EXERCISE DIRECTIONS
Beginning at the top of the entries below, retype each line exactly until the line containing "56: (213, 118, 8.71)" has been written out; include no pictures and no later lines.

:: RECORDS FOR THE EXERCISE

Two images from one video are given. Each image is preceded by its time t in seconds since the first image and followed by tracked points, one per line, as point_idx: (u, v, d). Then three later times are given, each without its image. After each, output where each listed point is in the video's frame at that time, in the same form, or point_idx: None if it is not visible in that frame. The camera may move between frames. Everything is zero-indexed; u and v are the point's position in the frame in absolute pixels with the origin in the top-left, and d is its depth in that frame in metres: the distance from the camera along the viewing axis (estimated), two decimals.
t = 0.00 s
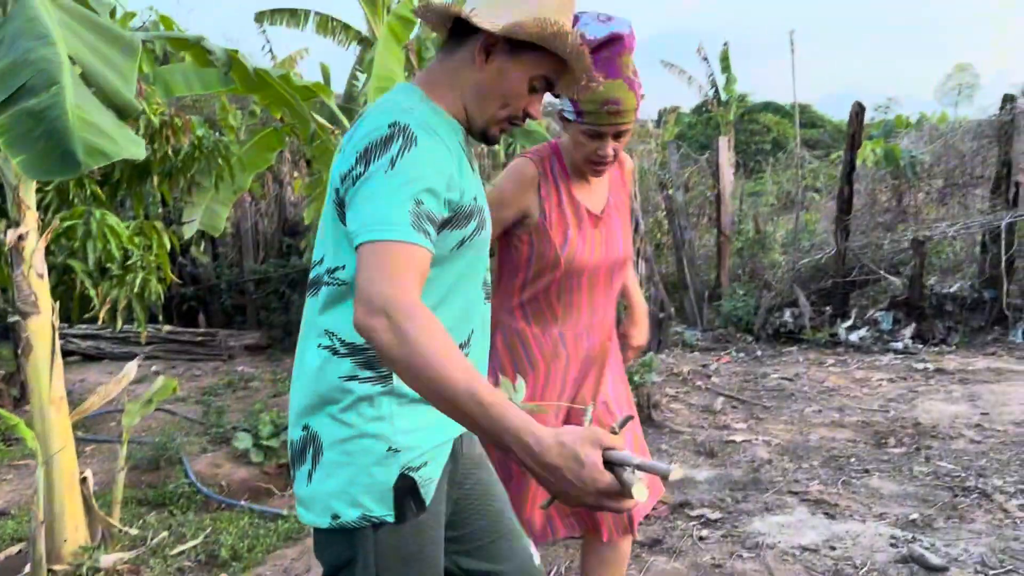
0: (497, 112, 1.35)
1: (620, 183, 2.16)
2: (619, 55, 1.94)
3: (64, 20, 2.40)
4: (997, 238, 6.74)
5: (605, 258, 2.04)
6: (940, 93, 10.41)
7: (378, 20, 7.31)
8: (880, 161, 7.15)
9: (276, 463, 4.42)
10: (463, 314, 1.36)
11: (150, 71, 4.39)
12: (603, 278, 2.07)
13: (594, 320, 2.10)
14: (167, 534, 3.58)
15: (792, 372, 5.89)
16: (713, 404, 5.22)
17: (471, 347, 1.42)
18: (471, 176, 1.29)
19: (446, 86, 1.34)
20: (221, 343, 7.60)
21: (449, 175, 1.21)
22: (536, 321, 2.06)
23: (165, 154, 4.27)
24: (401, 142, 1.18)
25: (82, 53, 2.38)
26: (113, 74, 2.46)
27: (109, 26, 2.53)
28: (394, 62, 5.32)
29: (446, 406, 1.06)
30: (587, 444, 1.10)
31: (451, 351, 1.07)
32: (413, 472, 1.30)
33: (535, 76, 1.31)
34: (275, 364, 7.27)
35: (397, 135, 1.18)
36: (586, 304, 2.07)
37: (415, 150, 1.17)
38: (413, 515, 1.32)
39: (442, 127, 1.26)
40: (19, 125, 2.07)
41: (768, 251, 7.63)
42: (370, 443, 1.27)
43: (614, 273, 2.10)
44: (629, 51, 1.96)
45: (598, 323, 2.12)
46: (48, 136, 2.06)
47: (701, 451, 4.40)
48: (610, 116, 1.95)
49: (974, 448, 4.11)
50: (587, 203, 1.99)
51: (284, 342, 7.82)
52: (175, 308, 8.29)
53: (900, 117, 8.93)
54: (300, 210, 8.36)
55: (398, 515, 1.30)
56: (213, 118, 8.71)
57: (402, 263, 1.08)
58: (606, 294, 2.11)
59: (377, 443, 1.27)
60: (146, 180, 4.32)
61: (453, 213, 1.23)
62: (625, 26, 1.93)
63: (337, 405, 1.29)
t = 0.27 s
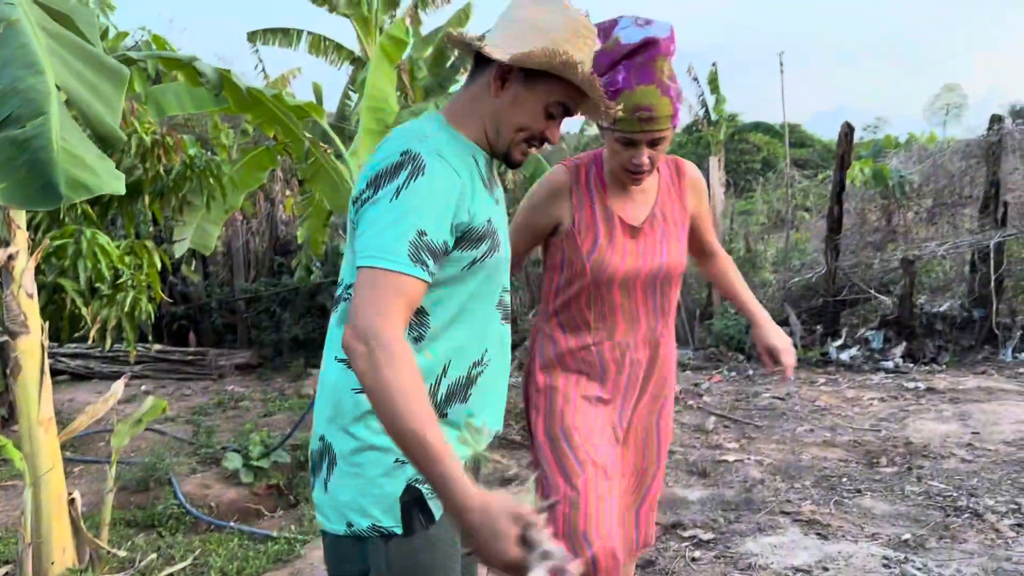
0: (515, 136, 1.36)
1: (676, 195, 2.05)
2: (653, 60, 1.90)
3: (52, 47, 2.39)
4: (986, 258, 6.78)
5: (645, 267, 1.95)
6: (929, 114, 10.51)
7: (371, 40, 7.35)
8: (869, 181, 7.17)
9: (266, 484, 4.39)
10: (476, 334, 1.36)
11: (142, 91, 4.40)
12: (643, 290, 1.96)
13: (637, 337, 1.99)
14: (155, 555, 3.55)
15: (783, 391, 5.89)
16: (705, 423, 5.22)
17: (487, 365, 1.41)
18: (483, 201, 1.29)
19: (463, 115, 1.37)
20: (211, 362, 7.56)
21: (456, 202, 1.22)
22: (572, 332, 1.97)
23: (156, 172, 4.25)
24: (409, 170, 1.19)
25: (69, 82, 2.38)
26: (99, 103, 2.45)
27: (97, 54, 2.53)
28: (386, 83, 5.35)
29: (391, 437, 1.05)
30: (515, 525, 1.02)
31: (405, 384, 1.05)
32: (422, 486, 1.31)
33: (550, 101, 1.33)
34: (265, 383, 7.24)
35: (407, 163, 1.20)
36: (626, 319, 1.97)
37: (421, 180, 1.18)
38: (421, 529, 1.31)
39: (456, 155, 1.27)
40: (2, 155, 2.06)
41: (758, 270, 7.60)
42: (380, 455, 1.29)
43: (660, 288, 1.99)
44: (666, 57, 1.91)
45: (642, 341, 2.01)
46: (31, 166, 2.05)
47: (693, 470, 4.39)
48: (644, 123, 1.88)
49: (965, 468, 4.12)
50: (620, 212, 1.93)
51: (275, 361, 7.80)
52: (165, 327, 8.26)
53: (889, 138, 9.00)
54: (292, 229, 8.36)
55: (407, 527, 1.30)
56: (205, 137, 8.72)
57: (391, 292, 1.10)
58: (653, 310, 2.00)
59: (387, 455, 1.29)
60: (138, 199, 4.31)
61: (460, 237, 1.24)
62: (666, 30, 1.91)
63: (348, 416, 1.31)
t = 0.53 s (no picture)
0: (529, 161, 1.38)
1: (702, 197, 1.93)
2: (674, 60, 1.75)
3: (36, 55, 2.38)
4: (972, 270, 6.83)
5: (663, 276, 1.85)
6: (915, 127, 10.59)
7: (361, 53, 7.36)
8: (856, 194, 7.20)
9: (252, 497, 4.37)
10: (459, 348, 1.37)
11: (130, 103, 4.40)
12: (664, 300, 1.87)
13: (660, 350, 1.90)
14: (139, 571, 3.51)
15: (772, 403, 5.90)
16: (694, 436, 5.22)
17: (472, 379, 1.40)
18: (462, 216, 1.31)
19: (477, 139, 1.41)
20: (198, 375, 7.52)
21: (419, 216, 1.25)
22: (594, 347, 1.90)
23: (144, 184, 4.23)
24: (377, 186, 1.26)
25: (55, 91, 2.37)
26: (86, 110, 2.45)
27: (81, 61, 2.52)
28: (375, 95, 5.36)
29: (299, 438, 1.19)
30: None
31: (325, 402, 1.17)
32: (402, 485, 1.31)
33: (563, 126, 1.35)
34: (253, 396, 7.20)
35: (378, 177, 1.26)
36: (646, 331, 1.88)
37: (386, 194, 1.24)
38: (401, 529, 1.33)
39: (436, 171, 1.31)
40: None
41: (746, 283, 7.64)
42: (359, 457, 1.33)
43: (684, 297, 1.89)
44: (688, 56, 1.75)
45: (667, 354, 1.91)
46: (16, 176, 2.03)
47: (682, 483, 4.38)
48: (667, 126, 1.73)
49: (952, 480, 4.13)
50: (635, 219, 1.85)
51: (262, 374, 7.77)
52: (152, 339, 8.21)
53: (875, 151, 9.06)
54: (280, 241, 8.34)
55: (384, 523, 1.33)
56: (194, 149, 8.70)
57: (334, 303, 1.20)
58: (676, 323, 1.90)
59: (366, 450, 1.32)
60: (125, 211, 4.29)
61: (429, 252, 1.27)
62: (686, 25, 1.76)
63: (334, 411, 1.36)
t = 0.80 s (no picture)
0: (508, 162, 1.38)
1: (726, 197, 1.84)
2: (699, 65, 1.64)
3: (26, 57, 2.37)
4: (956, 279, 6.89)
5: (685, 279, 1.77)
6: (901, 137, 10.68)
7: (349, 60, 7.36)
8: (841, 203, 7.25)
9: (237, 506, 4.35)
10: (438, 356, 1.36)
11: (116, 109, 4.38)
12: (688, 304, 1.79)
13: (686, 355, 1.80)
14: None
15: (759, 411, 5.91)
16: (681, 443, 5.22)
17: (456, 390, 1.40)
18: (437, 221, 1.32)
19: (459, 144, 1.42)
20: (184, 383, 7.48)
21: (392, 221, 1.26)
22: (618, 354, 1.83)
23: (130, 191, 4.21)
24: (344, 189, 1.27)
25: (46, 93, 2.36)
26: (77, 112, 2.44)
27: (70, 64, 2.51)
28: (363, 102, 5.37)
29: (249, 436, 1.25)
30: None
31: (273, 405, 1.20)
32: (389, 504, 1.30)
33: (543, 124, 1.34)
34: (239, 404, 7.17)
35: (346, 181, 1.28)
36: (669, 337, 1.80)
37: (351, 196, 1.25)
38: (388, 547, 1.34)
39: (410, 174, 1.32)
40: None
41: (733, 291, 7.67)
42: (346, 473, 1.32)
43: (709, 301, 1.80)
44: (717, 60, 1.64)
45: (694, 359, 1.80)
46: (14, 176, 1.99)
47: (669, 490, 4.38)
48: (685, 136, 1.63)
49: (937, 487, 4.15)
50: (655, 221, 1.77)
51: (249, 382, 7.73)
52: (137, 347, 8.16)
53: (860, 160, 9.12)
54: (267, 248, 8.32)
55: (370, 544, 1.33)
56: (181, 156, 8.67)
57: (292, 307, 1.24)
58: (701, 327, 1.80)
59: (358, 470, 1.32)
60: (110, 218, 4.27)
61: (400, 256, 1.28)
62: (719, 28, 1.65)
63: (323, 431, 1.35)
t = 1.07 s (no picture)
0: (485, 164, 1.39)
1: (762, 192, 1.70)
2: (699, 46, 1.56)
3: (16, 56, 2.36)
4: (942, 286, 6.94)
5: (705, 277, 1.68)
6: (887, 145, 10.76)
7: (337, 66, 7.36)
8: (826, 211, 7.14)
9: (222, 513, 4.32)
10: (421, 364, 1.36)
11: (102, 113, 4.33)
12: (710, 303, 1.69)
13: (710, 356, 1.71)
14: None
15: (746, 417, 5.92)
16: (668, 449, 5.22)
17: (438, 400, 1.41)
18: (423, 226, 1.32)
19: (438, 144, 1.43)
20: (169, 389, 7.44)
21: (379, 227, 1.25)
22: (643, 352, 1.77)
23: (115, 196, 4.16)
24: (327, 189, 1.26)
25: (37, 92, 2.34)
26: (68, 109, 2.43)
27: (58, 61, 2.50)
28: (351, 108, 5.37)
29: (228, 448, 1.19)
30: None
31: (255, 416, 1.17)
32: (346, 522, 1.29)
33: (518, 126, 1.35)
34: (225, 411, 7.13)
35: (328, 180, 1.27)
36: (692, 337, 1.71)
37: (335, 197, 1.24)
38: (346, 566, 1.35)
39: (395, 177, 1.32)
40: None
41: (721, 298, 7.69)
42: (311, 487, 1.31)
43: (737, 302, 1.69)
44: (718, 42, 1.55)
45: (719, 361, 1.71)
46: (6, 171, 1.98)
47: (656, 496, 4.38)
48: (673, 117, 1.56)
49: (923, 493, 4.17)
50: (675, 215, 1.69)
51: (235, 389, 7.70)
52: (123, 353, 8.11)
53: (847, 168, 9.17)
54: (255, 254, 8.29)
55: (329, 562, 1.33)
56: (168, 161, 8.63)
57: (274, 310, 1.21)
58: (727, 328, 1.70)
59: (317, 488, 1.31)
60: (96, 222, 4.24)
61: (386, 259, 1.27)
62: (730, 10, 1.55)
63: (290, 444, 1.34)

::::

FINAL ANSWER
Two images from one video are given. Each image is preceded by its time t in seconds since the first image and followed by tracked points, one per line, as point_idx: (u, v, d). Then three later times are given, each without its image. After each, output where each listed point is in the video's frame at that time, in the same form, or point_idx: None if it is not visible in that frame. The camera may move between frames. Everything is zero-indexed; u and v are the point's position in the frame in absolute pixels with the origin in the top-left, and d is its depth in that frame in metres: the distance from the camera along the viewing axis (estimated), two decimals.
t = 0.00 s
0: (497, 112, 1.35)
1: (620, 183, 2.16)
2: (619, 55, 1.94)
3: (64, 20, 2.40)
4: (997, 238, 6.74)
5: (605, 258, 2.04)
6: (940, 93, 10.41)
7: (378, 20, 7.31)
8: (880, 161, 7.15)
9: (276, 463, 4.42)
10: (463, 314, 1.36)
11: (150, 71, 4.39)
12: (603, 278, 2.07)
13: (594, 320, 2.10)
14: (167, 534, 3.58)
15: (792, 372, 5.89)
16: (713, 404, 5.22)
17: (471, 347, 1.42)
18: (471, 176, 1.29)
19: (446, 86, 1.34)
20: (221, 343, 7.60)
21: (449, 175, 1.21)
22: (536, 321, 2.06)
23: (165, 154, 4.27)
24: (401, 142, 1.18)
25: (82, 53, 2.38)
26: (113, 74, 2.46)
27: (109, 26, 2.53)
28: (394, 62, 5.32)
29: (446, 406, 1.06)
30: (587, 444, 1.10)
31: (451, 351, 1.07)
32: (413, 472, 1.30)
33: (535, 76, 1.31)
34: (275, 364, 7.27)
35: (397, 135, 1.18)
36: (586, 304, 2.07)
37: (415, 150, 1.17)
38: (413, 515, 1.32)
39: (442, 127, 1.26)
40: (19, 125, 2.07)
41: (768, 251, 7.63)
42: (370, 443, 1.27)
43: (614, 273, 2.10)
44: (629, 51, 1.96)
45: (598, 323, 2.12)
46: (48, 136, 2.06)
47: (701, 451, 4.40)
48: (610, 116, 1.95)
49: (974, 448, 4.11)
50: (587, 203, 1.99)
51: (284, 342, 7.82)
52: (175, 308, 8.29)
53: (900, 117, 8.93)
54: (300, 210, 8.36)
55: (398, 515, 1.30)
56: (213, 118, 8.71)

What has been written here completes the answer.